Quali furono le possibili cause della partenza di Elena per Troia, si chiese Gorgia da Lentini, autore della prima analisi teorica dell’argomento a noi nota, intitolata Encomio di Elena. In essa, Gorgia esponeva le ragioni per le quali Elena non poteva essere ritenuta colpevole di ciò che aveva fatto: una prima, possibile causa della sua azione, era stata “la volontà del caso” (tyches boulemata); una seconda una “decisione degli dèi” (theon bouleumata); una terza un “decreto della necessità” (anankes psephismata). Infine, forse, Elena aveva agito per effetto di una violenza (bie) o per la “persuasione delle parole” (logois peitho). O, ancora per amore (eros).
Sei possibili cause, dunque: ma quale era stata quella che aveva indotto Elena a partire, non aveva alcuna rilevanza. La presenza di una qualunque di esse era sufficiente a farla ritenere non “colpevole”, ma “vittima del caso”.

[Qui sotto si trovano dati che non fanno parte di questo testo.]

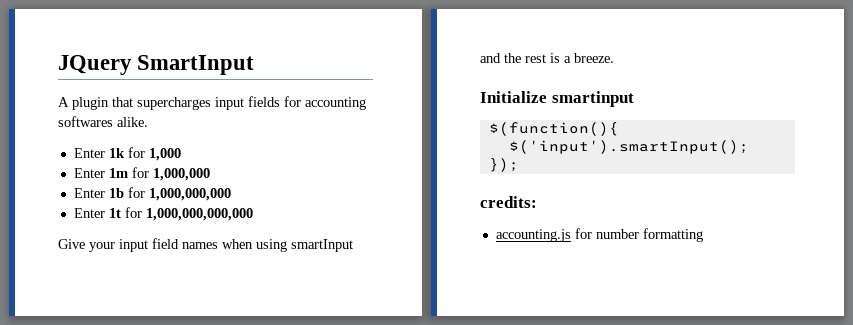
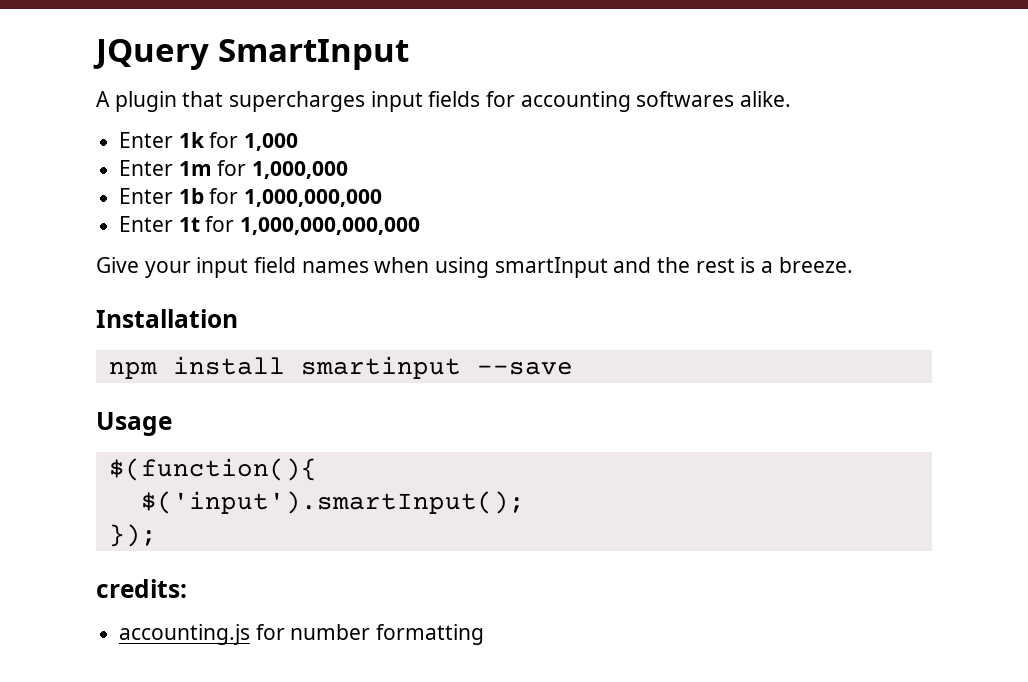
[480,91,547,103] Initialize -> [96,309,238,328] [108,356,285,379] Installation // npm install
(634, 99) none -> [476,362,573,375] [96,412,172,436] --save // Usage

Rimane da capire, se possibile, le ragioni di questo trattamento di favore. Azzardiamo un’ipotesi: di più, non è possibile fare. Forse, la ragione era la bellezza. Per i greci, un valore che non poteva essere disgiunto dalla nobiltà d’animo. L’eroe, lo sappiamo bene, era kalos kai agathos: bello e nobile. A Elena, la bellezza in persona, non potevano essere attribuiti comportamenti riprovevoli. O non era mai andata a Troia, o, se ci era andata, non aveva commesso alcuna colpa.